> [WHAT YOU SHOULD DO]
Answer these questions from the text on ATP-sensitive K⁺ channels in pig urethral smooth muscle cells:
(a) On what date was the paper accepted in final form?
(b) In which cells were the recombinant Kir6.x channels expressed?
(c) What conductance did the native channels show?

ATP-sensitive K⁺ channels in pig urethral smooth muscle cells are heteromultimers of Kir6.1 and Kir6.2

Departments of ¹Pharmacology and ²Urology, Graduate School of Medical Sciences, Kyushu University, Fukuoka; ³Smooth Muscle Research Group and Department of Pharmacology and Therapeutics, University of Calgary, Calgary, Alberta, Canada; and ⁴Laboratory of Biosignals and Response, Graduate School of Biostudies, Kyoto University, Kyoto, Japan

Submitted 29 July 2008 ; accepted in final form 20 October 2008

The inwardly rectifying properties and molecular basis of ATP-sensitive K⁺ channels (K_ATP channels) have now been established for several cell types. However, these aspects of nonvascular smooth muscle K_ATP channels still remain to be defined. In this study, we investigated the molecular basis of the pore of K_ATP channels of pig urethral smooth muscle cells through a comparative study of the inwardly rectifying properties, conductance, and regulation by PKC of native and homo- and heteroconcatemeric recombinant Kir6.x channels coexpressed with sulfonylurea receptor subunit SUR2B in human embryonic kidney (HEK) 293 cells by the patch-clamp technique (conventional whole-cell and cell-attached modes). In conventional whole-cell clamp recordings, levcromakalim (1 µM) caused a concentration-dependent increase in current that demonstrated strong inward rectification at positive membrane potentials. In cell-attached mode, the unitary amplitude of levcromakalim-induced native and recombinant heteroconcatemeric Kir6.1-Kir6.2 K_ATP channels also showed strong inward rectification at positive membrane potentials. Phorbol 12,13-dibutyrate, but not the inactive phorbol ester, 4-phorbol 12,13-didecanoate, enhanced the activity of native and heteroconcatemeric K_ATP channels at –50 mV. The conductance of the native channels at 43 pS was consistent with that of heteroconcatemeric channels with a pore-forming subunit composition of (Kir6.1)₃-(Kir6.2). RT-PCR analysis revealed the expression of Kir6.1 and Kir6.2 transcripts in pig urethral myocytes. Our findings provide the first evidence that the predominant K_ATP channel expressed in pig urethral smooth muscle possesses a unique, heteromeric pore structure that differs from the homomeric Kir6.1 channels of vascular myocytes and is responsible for the differences in inward rectification, conductance, and PKC regulation exhibited by the channels in these smooth muscle cell types.

> [EXTRACTED DATA]
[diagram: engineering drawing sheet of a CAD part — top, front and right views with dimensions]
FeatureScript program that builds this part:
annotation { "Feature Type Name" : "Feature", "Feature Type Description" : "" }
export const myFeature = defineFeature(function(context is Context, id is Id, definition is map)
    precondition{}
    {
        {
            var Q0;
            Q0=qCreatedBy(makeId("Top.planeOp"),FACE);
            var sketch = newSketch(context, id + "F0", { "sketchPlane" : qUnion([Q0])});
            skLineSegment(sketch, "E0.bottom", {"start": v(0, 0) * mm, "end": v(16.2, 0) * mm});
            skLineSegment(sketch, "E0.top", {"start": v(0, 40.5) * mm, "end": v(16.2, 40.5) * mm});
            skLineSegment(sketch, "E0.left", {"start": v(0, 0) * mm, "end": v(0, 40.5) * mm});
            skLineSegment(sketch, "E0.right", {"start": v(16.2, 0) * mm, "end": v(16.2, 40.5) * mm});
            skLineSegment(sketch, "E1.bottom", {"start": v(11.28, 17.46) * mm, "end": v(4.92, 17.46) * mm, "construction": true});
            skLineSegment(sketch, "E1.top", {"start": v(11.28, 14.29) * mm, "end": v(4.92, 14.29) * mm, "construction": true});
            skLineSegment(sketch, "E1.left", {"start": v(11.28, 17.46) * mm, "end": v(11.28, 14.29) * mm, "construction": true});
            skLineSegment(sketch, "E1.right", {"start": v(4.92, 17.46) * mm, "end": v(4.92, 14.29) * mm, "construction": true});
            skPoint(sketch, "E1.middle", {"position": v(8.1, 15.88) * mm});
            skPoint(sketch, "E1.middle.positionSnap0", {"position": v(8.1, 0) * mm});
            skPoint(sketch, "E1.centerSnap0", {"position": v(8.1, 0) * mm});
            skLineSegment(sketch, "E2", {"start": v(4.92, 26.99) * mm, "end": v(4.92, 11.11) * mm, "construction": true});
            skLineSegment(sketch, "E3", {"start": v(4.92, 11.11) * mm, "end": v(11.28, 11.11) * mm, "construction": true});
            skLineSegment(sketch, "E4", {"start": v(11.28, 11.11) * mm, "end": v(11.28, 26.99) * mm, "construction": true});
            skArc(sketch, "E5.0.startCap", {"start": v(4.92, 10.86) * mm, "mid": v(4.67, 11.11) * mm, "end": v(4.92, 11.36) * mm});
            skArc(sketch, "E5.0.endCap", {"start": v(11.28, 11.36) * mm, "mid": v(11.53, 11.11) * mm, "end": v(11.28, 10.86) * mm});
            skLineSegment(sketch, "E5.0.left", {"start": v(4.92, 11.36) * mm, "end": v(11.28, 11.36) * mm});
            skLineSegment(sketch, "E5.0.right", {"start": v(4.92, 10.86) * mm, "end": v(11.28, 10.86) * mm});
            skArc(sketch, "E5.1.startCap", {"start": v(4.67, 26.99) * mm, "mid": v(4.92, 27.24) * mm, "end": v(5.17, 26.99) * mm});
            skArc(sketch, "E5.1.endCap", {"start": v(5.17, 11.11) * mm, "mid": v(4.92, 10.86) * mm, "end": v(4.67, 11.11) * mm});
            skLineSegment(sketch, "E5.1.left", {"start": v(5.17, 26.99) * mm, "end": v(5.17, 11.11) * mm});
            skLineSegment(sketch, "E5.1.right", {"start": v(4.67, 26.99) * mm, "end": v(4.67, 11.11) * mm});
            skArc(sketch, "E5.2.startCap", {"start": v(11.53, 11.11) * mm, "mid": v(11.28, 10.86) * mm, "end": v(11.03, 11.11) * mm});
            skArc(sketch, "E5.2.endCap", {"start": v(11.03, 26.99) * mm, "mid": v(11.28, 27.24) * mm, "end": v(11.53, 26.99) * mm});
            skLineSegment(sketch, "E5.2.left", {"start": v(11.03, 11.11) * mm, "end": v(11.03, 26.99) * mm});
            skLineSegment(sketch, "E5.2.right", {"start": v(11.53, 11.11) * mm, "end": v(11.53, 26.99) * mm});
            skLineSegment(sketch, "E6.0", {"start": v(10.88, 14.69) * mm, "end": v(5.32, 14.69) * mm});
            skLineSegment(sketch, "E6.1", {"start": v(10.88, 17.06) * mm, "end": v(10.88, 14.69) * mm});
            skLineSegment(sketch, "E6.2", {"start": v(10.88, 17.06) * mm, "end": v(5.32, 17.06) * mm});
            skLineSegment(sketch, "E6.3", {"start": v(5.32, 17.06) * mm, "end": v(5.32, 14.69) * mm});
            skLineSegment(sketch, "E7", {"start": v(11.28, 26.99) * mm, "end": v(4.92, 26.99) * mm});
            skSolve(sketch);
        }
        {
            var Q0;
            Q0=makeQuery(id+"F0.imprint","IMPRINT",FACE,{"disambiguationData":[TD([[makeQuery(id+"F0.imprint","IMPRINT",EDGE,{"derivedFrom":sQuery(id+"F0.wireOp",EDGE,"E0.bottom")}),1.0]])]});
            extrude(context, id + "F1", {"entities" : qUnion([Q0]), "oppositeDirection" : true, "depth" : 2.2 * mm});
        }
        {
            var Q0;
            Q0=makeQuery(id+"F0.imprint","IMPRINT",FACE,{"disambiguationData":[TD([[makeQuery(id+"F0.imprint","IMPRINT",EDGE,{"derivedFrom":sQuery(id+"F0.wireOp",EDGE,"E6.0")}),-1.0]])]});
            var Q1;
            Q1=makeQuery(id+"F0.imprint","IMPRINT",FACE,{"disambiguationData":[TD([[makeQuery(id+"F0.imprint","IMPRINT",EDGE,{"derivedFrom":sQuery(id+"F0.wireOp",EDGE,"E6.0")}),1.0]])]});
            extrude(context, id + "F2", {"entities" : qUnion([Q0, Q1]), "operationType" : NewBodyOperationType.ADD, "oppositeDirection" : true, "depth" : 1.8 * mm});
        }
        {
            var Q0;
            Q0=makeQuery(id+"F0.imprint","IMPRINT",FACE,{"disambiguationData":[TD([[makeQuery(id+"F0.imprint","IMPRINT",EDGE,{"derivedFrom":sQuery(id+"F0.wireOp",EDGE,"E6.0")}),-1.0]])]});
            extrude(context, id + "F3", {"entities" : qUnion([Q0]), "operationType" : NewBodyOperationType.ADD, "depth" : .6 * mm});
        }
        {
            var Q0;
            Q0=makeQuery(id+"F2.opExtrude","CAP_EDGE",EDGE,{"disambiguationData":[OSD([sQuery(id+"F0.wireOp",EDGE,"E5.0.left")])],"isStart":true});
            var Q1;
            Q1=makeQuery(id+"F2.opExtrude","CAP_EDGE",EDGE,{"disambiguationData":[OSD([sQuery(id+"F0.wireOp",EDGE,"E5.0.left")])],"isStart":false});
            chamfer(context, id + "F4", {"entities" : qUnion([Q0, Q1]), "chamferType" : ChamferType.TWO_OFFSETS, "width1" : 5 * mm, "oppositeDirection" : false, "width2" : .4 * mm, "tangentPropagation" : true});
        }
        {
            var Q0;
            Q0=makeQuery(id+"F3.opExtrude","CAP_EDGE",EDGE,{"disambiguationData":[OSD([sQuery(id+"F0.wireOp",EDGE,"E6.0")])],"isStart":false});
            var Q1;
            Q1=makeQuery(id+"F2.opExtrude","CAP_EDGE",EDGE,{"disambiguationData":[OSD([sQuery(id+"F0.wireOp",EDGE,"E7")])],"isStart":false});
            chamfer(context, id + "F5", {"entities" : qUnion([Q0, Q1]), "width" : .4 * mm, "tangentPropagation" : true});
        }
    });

> [YOUR RESPONSE]
(a) 20 October 2008
(b) Human embryonic kidney (HEK) 293 cells
(c) 43 pS